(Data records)
━━━━━━━━━━━━━━━━

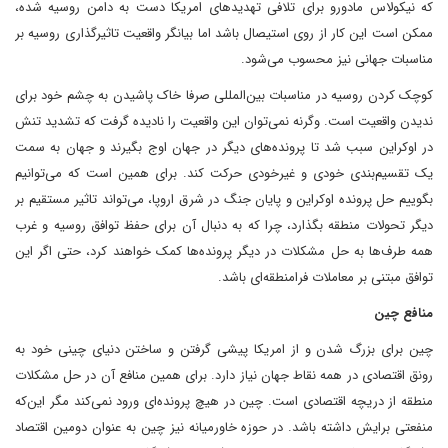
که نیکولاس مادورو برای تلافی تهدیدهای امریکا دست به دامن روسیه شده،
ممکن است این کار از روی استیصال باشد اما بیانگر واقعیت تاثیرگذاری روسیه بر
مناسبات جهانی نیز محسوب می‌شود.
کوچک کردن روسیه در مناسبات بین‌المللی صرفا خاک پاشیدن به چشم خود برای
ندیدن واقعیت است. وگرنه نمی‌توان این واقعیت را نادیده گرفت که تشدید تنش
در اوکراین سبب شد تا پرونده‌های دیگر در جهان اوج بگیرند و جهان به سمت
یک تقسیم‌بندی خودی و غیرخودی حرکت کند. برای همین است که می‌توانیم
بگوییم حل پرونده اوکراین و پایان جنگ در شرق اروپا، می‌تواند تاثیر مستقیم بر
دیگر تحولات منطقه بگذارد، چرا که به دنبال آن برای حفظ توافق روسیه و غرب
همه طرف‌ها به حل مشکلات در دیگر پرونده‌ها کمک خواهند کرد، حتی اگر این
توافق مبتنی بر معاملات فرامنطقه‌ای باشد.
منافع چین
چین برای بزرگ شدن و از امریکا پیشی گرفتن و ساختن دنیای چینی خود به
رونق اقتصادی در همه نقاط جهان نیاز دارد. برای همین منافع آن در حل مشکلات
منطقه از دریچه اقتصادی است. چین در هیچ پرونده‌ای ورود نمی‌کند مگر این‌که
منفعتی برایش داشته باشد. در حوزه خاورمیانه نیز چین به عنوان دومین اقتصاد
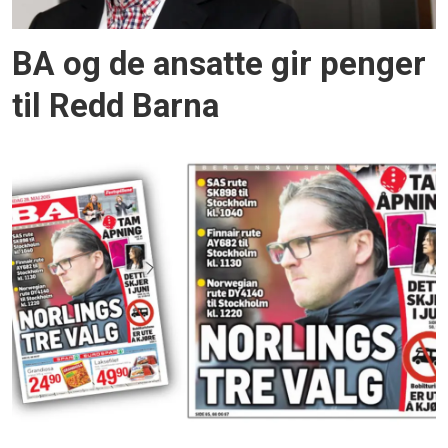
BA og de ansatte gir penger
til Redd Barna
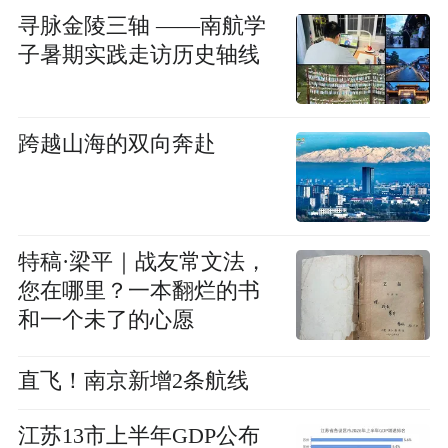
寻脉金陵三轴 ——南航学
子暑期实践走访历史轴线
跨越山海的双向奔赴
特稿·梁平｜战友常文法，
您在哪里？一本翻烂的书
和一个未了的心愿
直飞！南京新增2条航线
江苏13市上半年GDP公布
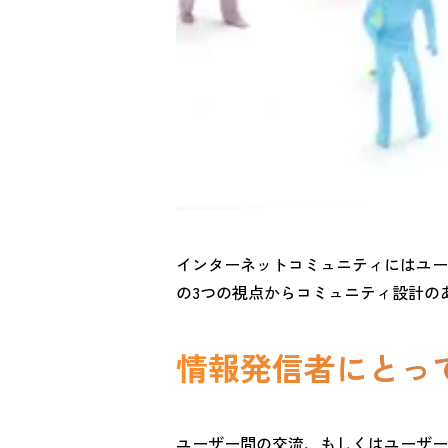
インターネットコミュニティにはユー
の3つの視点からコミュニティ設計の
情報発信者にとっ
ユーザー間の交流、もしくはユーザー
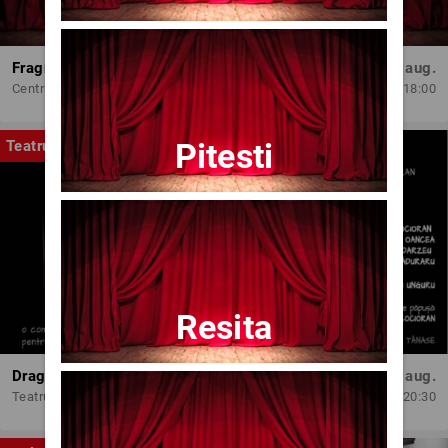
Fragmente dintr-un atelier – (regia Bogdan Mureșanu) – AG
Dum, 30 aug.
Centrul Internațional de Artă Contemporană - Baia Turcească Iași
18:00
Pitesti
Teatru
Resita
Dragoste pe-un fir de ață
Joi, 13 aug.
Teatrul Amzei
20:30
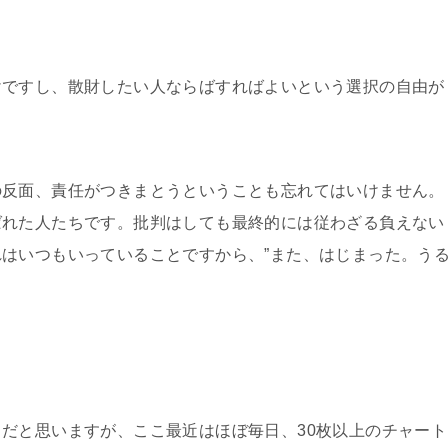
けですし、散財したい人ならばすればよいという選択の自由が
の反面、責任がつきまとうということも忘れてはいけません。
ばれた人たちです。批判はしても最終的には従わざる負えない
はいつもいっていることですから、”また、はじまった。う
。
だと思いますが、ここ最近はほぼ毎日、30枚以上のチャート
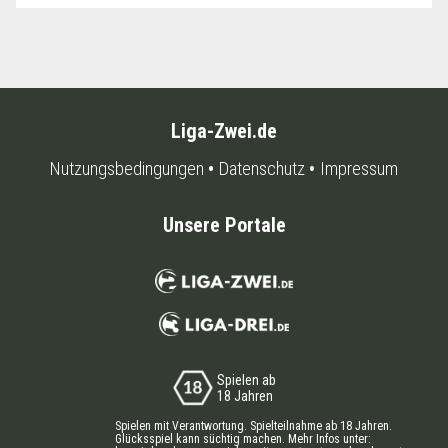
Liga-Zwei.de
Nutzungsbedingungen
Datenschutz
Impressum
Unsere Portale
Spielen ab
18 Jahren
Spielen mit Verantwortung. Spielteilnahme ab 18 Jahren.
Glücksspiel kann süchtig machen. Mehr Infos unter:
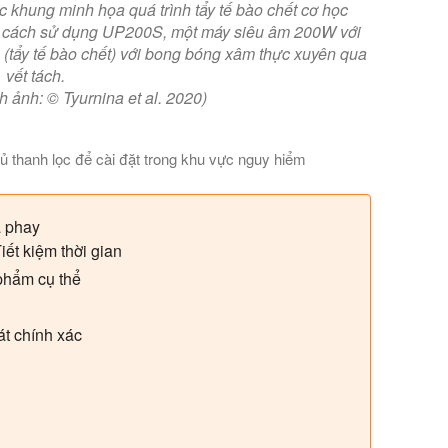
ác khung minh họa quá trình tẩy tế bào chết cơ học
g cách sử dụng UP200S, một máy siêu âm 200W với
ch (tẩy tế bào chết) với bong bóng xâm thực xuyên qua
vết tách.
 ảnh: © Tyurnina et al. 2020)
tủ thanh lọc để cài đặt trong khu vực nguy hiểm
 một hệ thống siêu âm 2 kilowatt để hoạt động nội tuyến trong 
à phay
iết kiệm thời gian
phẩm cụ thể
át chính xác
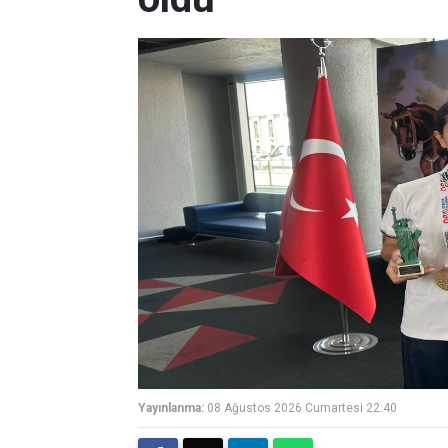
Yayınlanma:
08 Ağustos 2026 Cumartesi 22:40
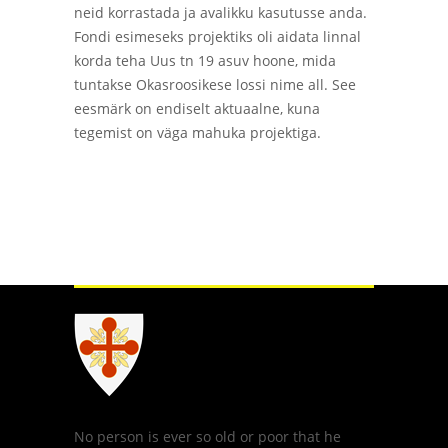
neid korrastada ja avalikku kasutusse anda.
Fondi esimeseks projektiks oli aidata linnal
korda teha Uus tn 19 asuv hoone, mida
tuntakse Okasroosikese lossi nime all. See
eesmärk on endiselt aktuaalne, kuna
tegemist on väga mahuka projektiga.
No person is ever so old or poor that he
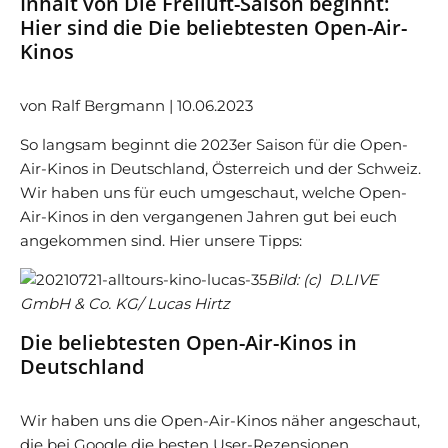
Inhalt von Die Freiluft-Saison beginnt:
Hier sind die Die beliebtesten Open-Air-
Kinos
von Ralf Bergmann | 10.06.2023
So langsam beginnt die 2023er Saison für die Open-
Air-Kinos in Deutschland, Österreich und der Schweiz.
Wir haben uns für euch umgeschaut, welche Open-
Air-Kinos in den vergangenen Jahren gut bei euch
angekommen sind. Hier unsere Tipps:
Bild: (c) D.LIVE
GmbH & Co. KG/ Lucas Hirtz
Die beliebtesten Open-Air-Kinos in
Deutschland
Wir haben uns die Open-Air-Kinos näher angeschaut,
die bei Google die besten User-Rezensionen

━━━━━━━━━━━━━━━━

Task to complete :: Transcribe each record exactly as it stands, setting aside any pictures.

Finished exercise ::
که نیکولاس مادورو برای تلافی تهدیدهای امریکا دست به دامن روسیه شده،
ممکن است این کار از روی استیصال باشد اما بیانگر واقعیت تاثیرگذاری روسیه بر
مناسبات جهانی نیز محسوب می‌شود.
کوچک کردن روسیه در مناسبات بین‌المللی صرفا خاک پاشیدن به چشم خود برای
ندیدن واقعیت است. وگرنه نمی‌توان این واقعیت را نادیده گرفت که تشدید تنش
در اوکراین سبب شد تا پرونده‌های دیگر در جهان اوج بگیرند و جهان به سمت
یک تقسیم‌بندی خودی و غیرخودی حرکت کند. برای همین است که می‌توانیم
بگوییم حل پرونده اوکراین و پایان جنگ در شرق اروپا، می‌تواند تاثیر مستقیم بر
دیگر تحولات منطقه بگذارد، چرا که به دنبال آن برای حفظ توافق روسیه و غرب
همه طرف‌ها به حل مشکلات در دیگر پرونده‌ها کمک خواهند کرد، حتی اگر این
توافق مبتنی بر معاملات فرامنطقه‌ای باشد.
منافع چین
چین برای بزرگ شدن و از امریکا پیشی گرفتن و ساختن دنیای چینی خود به
رونق اقتصادی در همه نقاط جهان نیاز دارد. برای همین منافع آن در حل مشکلات
منطقه از دریچه اقتصادی است. چین در هیچ پرونده‌ای ورود نمی‌کند مگر این‌که
منفعتی برایش داشته باشد. در حوزه خاورمیانه نیز چین به عنوان دومین اقتصاد
BA og de ansatte gir penger
til Redd Barna
寻脉金陵三轴 ——南航学
子暑期实践走访历史轴线
跨越山海的双向奔赴
特稿·梁平｜战友常文法，
您在哪里？一本翻烂的书
和一个未了的心愿
直飞！南京新增2条航线
江苏13市上半年GDP公布
インターネットコミュニティにはユー
の3つの視点からコミュニティ設計の
情報発信者にとっ
ユーザー間の交流、もしくはユーザー
Fragmente dintr-un atelier – (regia Bogdan Mureșanu) – AG
Dum, 30 aug.
Centrul Internațional de Artă Contemporană - Baia Turcească Iași
18:00
Pitesti
Teatru
Resita
Dragoste pe-un fir de ață
Joi, 13 aug.
Teatrul Amzei
20:30
けですし、散財したい人ならばすればよいという選択の自由が
の反面、責任がつきまとうということも忘れてはいけません。
ばれた人たちです。批判はしても最終的には従わざる負えない
はいつもいっていることですから、”また、はじまった。う
。
だと思いますが、ここ最近はほぼ毎日、30枚以上のチャート
Liga-Zwei.de
Nutzungsbedingungen
Datenschutz
Impressum
Unsere Portale
Spielen ab
18 Jahren
Spielen mit Verantwortung. Spielteilnahme ab 18 Jahren.
Glücksspiel kann süchtig machen. Mehr Infos unter:
ác khung minh họa quá trình tẩy tế bào chết cơ học
g cách sử dụng UP200S, một máy siêu âm 200W với
ch (tẩy tế bào chết) với bong bóng xâm thực xuyên qua
vết tách.
 ảnh: © Tyurnina et al. 2020)
tủ thanh lọc để cài đặt trong khu vực nguy hiểm
 một hệ thống siêu âm 2 kilowatt để hoạt động nội tuyến trong 
à phay
iết kiệm thời gian
phẩm cụ thể
át chính xác
Yayınlanma:
08 Ağustos 2026 Cumartesi 22:40
neid korrastada ja avalikku kasutusse anda.
Fondi esimeseks projektiks oli aidata linnal
korda teha Uus tn 19 asuv hoone, mida
tuntakse Okasroosikese lossi nime all. See
eesmärk on endiselt aktuaalne, kuna
tegemist on väga mahuka projektiga.
No person is ever so old or poor that he
Inhalt von Die Freiluft-Saison beginnt:
Hier sind die Die beliebtesten Open-Air-
Kinos
von Ralf Bergmann | 10.06.2023
So langsam beginnt die 2023er Saison für die Open-
Air-Kinos in Deutschland, Österreich und der Schweiz.
Wir haben uns für euch umgeschaut, welche Open-
Air-Kinos in den vergangenen Jahren gut bei euch
angekommen sind. Hier unsere Tipps:
Bild: (c) D.LIVE
GmbH & Co. KG/ Lucas Hirtz
Die beliebtesten Open-Air-Kinos in
Deutschland
Wir haben uns die Open-Air-Kinos näher angeschaut,
die bei Google die besten User-Rezensionen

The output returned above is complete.